» **PREGUNTAS SOBRE MATERIAL**:
• 1. Según el texto sobre los pájaros, ¿a qué imagen se los ha asociado generalmente?
• 2. Reproduce del texto sobre los pájaros todo lo que va desde "Hay veces en" hasta "de la película.".
• 3. Por favor, continúa el texto sobre los pájaros a partir de donde termina.

» **FRAGMENTO DEL DOCUMENTO**:

——————————

A través de los siglos, los pájaros han sido compañeros inevitables de nuestros pasos terrenales. Generalmente han sido asociados a la imagen del alma, cuando no se les han adjudicado capacidades agoreras. Como la corneja medieval, el tuetué de los mapuches anuncia mala o buena fortuna según largue el canto a la derecha o la izquierda del interesado.

Hay veces en que las criaturas del cielo son recibidas como emisarios del infierno. En el campo, la aparición de cierto pájaro nocturno se entiende como una visita del mismísimo diablo. Para conjurar su abominable proximidad hay que decirle: “Vuelve mañana por un queso”. Cuando Hitchcok filmó Los pájaros le dio forma a un miedo inoculado en la retina humana desde la noche de los tiempos: miedo a las “fuerzas en disolución, pululantes, inquietas, indeterminadas, rotas”, como los avechuchos de la leyenda de Hércules. De ahí la desapacible eficacia de la película.

——————————

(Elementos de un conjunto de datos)
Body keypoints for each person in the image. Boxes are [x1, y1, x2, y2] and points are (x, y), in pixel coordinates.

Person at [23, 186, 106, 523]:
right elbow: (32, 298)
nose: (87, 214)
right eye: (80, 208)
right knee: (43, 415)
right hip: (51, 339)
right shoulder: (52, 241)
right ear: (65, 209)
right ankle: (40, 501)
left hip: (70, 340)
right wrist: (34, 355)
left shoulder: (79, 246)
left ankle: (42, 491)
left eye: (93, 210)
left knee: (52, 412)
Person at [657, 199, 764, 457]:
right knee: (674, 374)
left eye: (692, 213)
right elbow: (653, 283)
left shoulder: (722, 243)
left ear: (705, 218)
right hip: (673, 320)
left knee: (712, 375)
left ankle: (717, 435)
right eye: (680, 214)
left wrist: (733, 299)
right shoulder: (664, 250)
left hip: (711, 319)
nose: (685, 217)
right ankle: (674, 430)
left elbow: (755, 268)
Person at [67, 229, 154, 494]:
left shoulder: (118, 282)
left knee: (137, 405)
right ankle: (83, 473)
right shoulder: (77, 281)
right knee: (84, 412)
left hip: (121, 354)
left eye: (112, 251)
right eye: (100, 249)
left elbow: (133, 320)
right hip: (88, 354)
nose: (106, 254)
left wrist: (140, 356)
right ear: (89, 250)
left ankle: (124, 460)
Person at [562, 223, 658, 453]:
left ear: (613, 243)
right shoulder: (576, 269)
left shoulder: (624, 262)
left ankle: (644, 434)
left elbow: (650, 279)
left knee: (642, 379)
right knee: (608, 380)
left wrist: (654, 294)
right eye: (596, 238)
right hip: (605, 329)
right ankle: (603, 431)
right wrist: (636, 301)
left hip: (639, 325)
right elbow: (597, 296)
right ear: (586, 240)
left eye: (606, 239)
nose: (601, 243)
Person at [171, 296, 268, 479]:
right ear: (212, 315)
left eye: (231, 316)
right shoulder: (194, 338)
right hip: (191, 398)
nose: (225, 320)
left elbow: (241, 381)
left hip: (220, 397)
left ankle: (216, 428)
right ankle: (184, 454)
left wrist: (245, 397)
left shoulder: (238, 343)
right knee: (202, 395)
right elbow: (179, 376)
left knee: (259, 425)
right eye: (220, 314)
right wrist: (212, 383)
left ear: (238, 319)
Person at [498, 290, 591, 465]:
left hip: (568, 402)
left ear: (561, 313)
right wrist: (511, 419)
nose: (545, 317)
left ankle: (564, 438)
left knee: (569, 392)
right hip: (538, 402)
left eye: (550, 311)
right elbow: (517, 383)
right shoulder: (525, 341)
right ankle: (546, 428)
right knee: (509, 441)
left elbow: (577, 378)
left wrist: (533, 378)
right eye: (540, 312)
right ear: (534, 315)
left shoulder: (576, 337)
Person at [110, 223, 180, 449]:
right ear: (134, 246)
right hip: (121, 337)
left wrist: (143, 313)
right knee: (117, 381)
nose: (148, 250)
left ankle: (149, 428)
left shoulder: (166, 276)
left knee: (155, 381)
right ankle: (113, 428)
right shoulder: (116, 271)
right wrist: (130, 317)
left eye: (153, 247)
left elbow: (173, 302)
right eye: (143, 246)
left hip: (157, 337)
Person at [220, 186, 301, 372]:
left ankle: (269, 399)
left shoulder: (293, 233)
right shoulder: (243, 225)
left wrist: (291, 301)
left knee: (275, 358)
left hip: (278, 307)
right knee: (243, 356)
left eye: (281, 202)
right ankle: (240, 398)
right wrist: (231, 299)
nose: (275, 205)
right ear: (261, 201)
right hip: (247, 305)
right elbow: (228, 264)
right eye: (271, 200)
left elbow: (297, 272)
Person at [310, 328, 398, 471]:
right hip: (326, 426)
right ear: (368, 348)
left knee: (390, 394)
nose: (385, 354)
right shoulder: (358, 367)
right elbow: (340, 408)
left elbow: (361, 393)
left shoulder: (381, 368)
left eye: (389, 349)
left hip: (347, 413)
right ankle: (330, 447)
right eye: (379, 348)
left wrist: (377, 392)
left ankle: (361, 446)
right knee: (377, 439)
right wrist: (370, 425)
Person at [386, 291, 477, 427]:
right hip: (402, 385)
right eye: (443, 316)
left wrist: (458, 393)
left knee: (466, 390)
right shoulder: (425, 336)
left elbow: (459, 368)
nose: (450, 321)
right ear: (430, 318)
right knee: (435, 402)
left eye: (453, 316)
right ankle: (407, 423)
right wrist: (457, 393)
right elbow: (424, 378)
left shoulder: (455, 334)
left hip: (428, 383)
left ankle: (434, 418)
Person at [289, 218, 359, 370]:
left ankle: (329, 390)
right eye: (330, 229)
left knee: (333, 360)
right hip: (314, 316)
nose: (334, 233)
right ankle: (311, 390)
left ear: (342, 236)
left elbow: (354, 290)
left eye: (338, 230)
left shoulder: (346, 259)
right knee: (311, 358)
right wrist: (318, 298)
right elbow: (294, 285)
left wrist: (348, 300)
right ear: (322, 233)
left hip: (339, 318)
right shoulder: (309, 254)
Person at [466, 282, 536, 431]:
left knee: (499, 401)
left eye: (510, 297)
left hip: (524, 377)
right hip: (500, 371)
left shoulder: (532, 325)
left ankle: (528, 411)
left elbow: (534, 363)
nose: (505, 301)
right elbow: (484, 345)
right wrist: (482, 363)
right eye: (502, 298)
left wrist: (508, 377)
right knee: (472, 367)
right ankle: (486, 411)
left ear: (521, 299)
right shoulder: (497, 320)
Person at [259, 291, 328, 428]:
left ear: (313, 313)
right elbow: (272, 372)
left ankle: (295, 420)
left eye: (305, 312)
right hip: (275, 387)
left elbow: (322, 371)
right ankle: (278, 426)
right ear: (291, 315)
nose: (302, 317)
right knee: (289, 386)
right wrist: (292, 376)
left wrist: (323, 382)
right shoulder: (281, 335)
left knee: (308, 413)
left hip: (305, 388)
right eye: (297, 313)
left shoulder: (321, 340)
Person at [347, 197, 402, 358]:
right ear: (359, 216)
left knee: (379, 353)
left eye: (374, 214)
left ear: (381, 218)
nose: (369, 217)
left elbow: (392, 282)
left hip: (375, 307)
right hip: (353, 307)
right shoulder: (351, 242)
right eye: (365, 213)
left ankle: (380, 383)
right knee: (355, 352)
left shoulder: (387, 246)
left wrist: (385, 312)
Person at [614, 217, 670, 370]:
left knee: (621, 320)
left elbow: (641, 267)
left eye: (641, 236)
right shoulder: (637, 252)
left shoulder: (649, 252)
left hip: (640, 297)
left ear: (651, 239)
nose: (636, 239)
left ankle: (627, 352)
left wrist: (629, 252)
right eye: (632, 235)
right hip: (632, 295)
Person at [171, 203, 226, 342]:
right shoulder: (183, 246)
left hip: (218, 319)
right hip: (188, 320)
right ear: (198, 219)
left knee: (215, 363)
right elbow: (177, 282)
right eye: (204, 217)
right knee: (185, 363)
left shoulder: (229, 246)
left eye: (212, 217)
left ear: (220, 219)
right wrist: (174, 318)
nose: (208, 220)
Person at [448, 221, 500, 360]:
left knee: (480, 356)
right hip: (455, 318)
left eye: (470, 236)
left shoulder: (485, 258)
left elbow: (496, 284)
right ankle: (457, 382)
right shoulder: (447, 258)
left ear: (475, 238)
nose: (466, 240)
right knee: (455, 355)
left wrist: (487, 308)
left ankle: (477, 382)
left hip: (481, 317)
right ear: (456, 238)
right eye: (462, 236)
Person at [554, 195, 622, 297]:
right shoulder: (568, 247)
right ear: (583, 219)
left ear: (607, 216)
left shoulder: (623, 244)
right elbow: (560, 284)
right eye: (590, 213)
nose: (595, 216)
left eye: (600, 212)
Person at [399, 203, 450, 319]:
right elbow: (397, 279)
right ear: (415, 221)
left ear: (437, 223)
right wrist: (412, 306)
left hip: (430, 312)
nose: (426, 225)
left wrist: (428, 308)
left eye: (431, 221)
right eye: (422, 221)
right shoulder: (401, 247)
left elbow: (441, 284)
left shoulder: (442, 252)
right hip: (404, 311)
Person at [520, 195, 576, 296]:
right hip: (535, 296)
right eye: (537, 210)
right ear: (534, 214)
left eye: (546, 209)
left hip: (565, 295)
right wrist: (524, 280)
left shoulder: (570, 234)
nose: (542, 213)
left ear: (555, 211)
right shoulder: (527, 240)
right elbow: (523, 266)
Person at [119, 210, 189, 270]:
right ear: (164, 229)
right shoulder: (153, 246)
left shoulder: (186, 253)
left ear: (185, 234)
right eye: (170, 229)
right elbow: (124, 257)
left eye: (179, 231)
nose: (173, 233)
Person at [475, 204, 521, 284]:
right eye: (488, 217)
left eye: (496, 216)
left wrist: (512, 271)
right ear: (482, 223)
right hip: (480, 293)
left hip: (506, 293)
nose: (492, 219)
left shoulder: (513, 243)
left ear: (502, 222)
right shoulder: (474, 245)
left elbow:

——————————

» **RESULTADOS DEL EJERCICIO**:
• 1. A la imagen del alma.

• 2.
Hay veces en que las criaturas del cielo son recibidas como emisarios del infierno. En el campo, la aparición de cierto pájaro nocturno se entiende como una visita del mismísimo diablo. Para conjurar su abominable proximidad hay que decirle: “Vuelve mañana por un queso”. Cuando Hitchcok filmó Los pájaros le dio forma a un miedo inoculado en la retina humana desde la noche de los tiempos: miedo a las “fuerzas en disolución, pululantes, inquietas, indeterminadas, rotas”, como los avechuchos de la leyenda de Hércules. De ahí la desapacible eficacia de la película.

• 3.
Hay individuos que se asustan mucho con las palomas, sobre todo cuando se presentan en grupos numerosos. Creen que estos pájaros ocultan pésimas intenciones. Hace poco aparecieron legiones de palomas envenenadas en un sector del Río Mapocho. El Racumin mezclado con pan remojado ha hermanado muchas veces el destino de palomas y de ratones, con quienes se las identifica a menudo (por algo las llaman “ratones con alas”). Sin embargo, hay quienes las recomiendan al horno.

Las pobres palomas –sus patas casi siempre están hechas unas lástimas– no hacen más que tratar de subsistir a su manera, como todo el mundo. Duermen en los fríos intersticios de iglesias y de edificios viejos, y le dan un poco de alegría al mediodía del jubilado en la plaza de Armas. Son rutinarias, puntuales: Clotario Blest recibía –por la mañana y por la tarde– la visita de una bandada en el primer patio de su casa, y Enrique Lihn alimentaba diariamente a una familia de palomas en la ventana de su departamento. Había descubierto una de deplorable conducta: no comía, ocupada en no dejar comer a las demás. Lihn trataba de alejarla a cachetadas.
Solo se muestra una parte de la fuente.